Sembra quindi che Karl Marx avesse ragione nel sostenere che la globalizzazione, l’intermediazione finanziaria fuori controllo e la ridistribuzione del reddito e della ricchezza dal lavoro al capitale potrebbero portare il capitalismo all’autodistruzione (la sua idea che il socialismo sarebbe stato migliore si è invece rivelata errata). Le aziende stanno tagliando posti di lavoro a causa di un’insufficiente domanda finale. Ma tagliare posti di lavoro riduce il reddito dei lavoratori, aumenta la diseguaglianza e diminuisce la domanda finale.
Le recenti manifestazioni di massa, dal Medio Oriente a Israele fino al Regno Unito, e la crescente paura in Cina – e ben presto in altre economie avanzate e nei mercati emergenti – sono tutte spinte dalle stesse problematiche e tensioni: diseguaglianza, povertà, disoccupazione e disperazione. Anche i ceti medi del mondo stanno provando le ristrettezze economiche legate alla riduzione di reddito e opportunità.
Per consentire alle economie orientate al mercato di funzionare nel modo corretto, dobbiamo ritornare al giusto equilibrio tra mercati e fornitura di beni pubblici. Ciò significa abbandonare il modello anglosassone del laissez-faire e dell’economia-vodoo e il modello dell’Europa continentale di welfare state (o Stato del benessere) spinto dal deficit. Entrambi i modelli sono risultati fallimentari.

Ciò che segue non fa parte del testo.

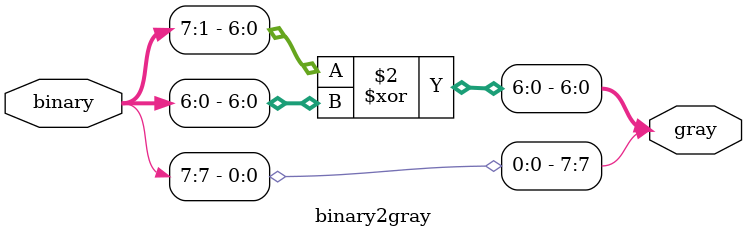
<source format=sv>
module binary2gray #(parameter N = 8)
               (
               binary,
               gray
               );

//port declaration
input logic [N-1:0] binary;
output logic [N-1:0] gray;

//output logic
always_comb
   begin
      gray[N-1] = binary[N-1];
      gray[N-2:0] = binary[N-1:1] ^ binary[N-2:0];
   end

endmodule

</source>
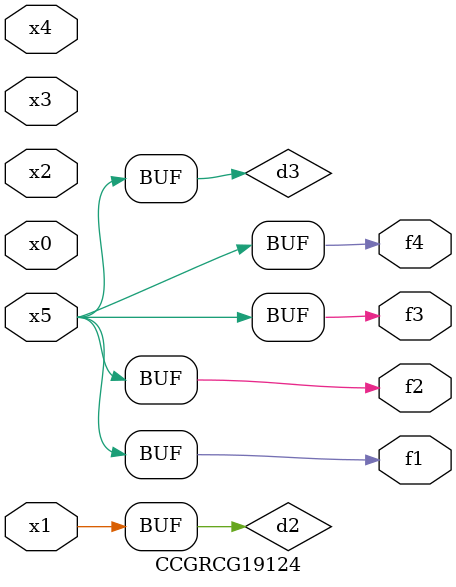
<source format=v>
module CCGRCG19124(
	input x0, x1, x2, x3, x4, x5,
	output f1, f2, f3, f4
);

	wire d1, d2, d3;

	not (d1, x5);
	or (d2, x1);
	xnor (d3, d1);
	assign f1 = d3;
	assign f2 = d3;
	assign f3 = d3;
	assign f4 = d3;
endmodule

</source>
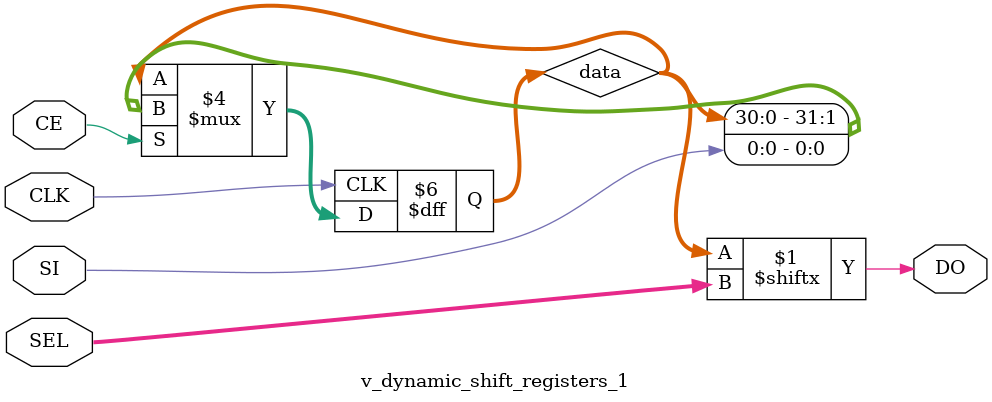
<source format=v>
module v_dynamic_shift_registers_1 (CLK, CE, SEL, SI, DO);

    parameter  SELWIDTH = 5;   
    input    CLK, CE, SI;
    input    [SELWIDTH-1:0] SEL;
    output   DO;

    localparam  DATAWIDTH = 2**SELWIDTH;   
    reg [DATAWIDTH-1:0] data;

    assign DO = data[SEL];

    always @(posedge CLK)
    begin
        if (CE == 1'b1)
            data <= {data[DATAWIDTH-2:0], SI};
    end

endmodule

</source>
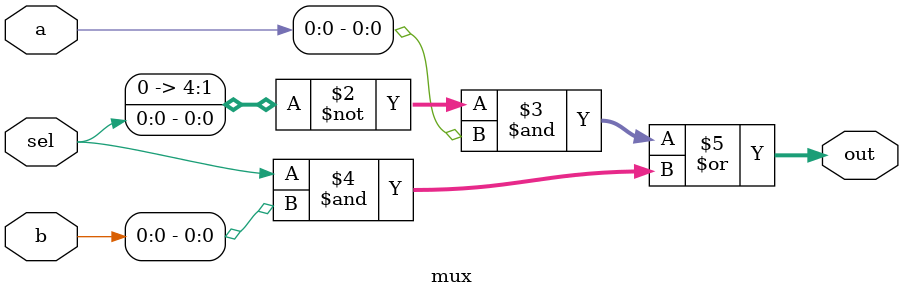
<source format=v>
module mux( 
input [4:0] a, b,
input sel,
output [4:0] out );
// When sel=0, assign a to out. 
// When sel=1, assign b to out.
assign out=(~sel&a[0])|(sel&b[0]);
// if sel=0 then assign from a else from b.
// if sel=1 then assign from b else from a.
endmodule

</source>
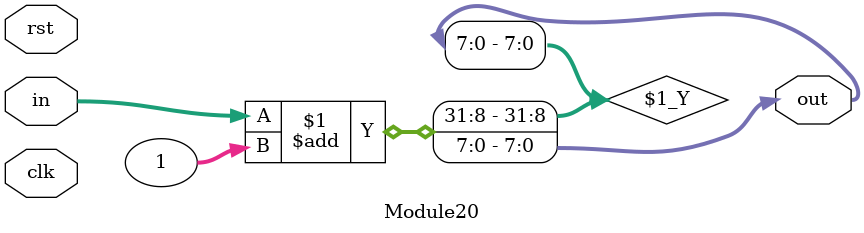
<source format=sv>
module topp(input logic clk, input logic rst, input logic [7:0] in, output logic [7:0] out);
    logic [7:0] result;
    Module1 m1(.clk(clk), .rst(rst), .in(in), .out(result));
    assign out = result;
endmodule

module Module1(input logic clk, rst, input logic [7:0] in, output logic [7:0] out);
    logic [7:0] temp;
    Module2 m(.clk(clk), .rst(rst), .in(in + 1), .out(temp));
    assign out = temp;
endmodule

module Module2(input logic clk, rst, input logic [7:0] in, output logic [7:0] out);
    logic [7:0] temp;
    Module3 m(.clk(clk), .rst(rst), .in(in + 1), .out(temp));
    assign out = temp;
endmodule

module Module3(input logic clk, rst, input logic [7:0] in, output logic [7:0] out);
    logic [7:0] temp;
    Module4 m(.clk(clk), .rst(rst), .in(in + 1), .out(temp));
    assign out = temp;
endmodule

module Module4(input logic clk, rst, input logic [7:0] in, output logic [7:0] out);
    logic [7:0] temp;
    Module5 m(.clk(clk), .rst(rst), .in(in + 1), .out(temp));
    assign out = temp;
endmodule

module Module5(input logic clk, rst, input logic [7:0] in, output logic [7:0] out);
    logic [7:0] temp;
    Module6 m(.clk(clk), .rst(rst), .in(in + 1), .out(temp));
    assign out = temp;
endmodule

module Module6(input logic clk, rst, input logic [7:0] in, output logic [7:0] out);
    logic [7:0] temp;
    Module7 m(.clk(clk), .rst(rst), .in(in + 1), .out(temp));
    assign out = temp;
endmodule

module Module7(input logic clk, rst, input logic [7:0] in, output logic [7:0] out);
    logic [7:0] temp;
    Module8 m(.clk(clk), .rst(rst), .in(in + 1), .out(temp));
    assign out = temp;
endmodule

module Module8(input logic clk, rst, input logic [7:0] in, output logic [7:0] out);
    logic [7:0] temp;
    Module9 m(.clk(clk), .rst(rst), .in(in + 1), .out(temp));
    assign out = temp;
endmodule

module Module9(input logic clk, rst, input logic [7:0] in, output logic [7:0] out);
    logic [7:0] temp;
    Module10 m(.clk(clk), .rst(rst), .in(in + 1), .out(temp));
    assign out = temp;
endmodule

module Module10(input logic clk, rst, input logic [7:0] in, output logic [7:0] out);
    logic [7:0] temp;
    Module11 m(.clk(clk), .rst(rst), .in(in + 1), .out(temp));
    assign out = temp;
endmodule

module Module11(input logic clk, rst, input logic [7:0] in, output logic [7:0] out);
    logic [7:0] temp;
    Module12 m(.clk(clk), .rst(rst), .in(in + 1), .out(temp));
    assign out = temp;
endmodule

module Module12(input logic clk, rst, input logic [7:0] in, output logic [7:0] out);
    logic [7:0] temp;
    Module13 m(.clk(clk), .rst(rst), .in(in + 1), .out(temp));
    assign out = temp;
endmodule

module Module13(input logic clk, rst, input logic [7:0] in, output logic [7:0] out);
    logic [7:0] temp;
    Module14 m(.clk(clk), .rst(rst), .in(in + 1), .out(temp));
    assign out = temp;
endmodule

module Module14(input logic clk, rst, input logic [7:0] in, output logic [7:0] out);
    logic [7:0] temp;
    Module15 m(.clk(clk), .rst(rst), .in(in + 1), .out(temp));
    assign out = temp;
endmodule

module Module15(input logic clk, rst, input logic [7:0] in, output logic [7:0] out);
    logic [7:0] temp;
    Module16 m(.clk(clk), .rst(rst), .in(in + 1), .out(temp));
    assign out = temp;
endmodule

module Module16(input logic clk, rst, input logic [7:0] in, output logic [7:0] out);
    logic [7:0] temp;
    Module17 m(.clk(clk), .rst(rst), .in(in + 1), .out(temp));
    assign out = temp;
endmodule

module Module17(input logic clk, rst, input logic [7:0] in, output logic [7:0] out);
    logic [7:0] temp;
    Module18 m(.clk(clk), .rst(rst), .in(in + 1), .out(temp));
    assign out = temp;
endmodule

module Module18(input logic clk, rst, input logic [7:0] in, output logic [7:0] out);
    logic [7:0] temp;
    Module19 m(.clk(clk), .rst(rst), .in(in + 1), .out(temp));
    assign out = temp;
endmodule

module Module19(input logic clk, rst, input logic [7:0] in, output logic [7:0] out);
    logic [7:0] temp;
    Module20 m(.clk(clk), .rst(rst), .in(in + 1), .out(temp));
    assign out = temp;
endmodule

module Module20(input logic clk, rst, input logic [7:0] in, output logic [7:0] out);
    assign out = in + 1;
endmodule

</source>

Il giusto equilibrio richiede oggi la creazione di posti di lavoro, in parte mediante nuovi stimoli fiscali volti a incentivare le infrastrutture. Serve altresì una maggiore tassazione progressiva, maggiori stimoli fiscali nel breve periodo attraverso una disciplina fiscale nel medio e nel lungo periodo, l’appoggio di un prestatore di ultima istanza da parte delle autorità monetarie per prevenire rovinose corse agli sportelli, una riduzione del peso debitorio per le famiglie insolventi e altri agenti economici in difficoltà, nonché supervisione e regolamentazione più severe per combattere un sistema finanziario fuori controllo, mettendo fine a banche troppo grandi per fallire e a imprese oligopolistiche.
Nel tempo le economie avanzate dovranno investire in capitale umano, competenze e reti di sicurezza sociale per aumentare la produttività e consentire ai lavoratori di competere, essere flessibili e vivere bene in un’economia globalizzata. Come negli anni 30, le alternative sono stagnazione, depressione, guerre valutarie e commerciali, controlli sui capitali, crisi finanziarie, insolvenze sovrane, instabilità sociale e politica.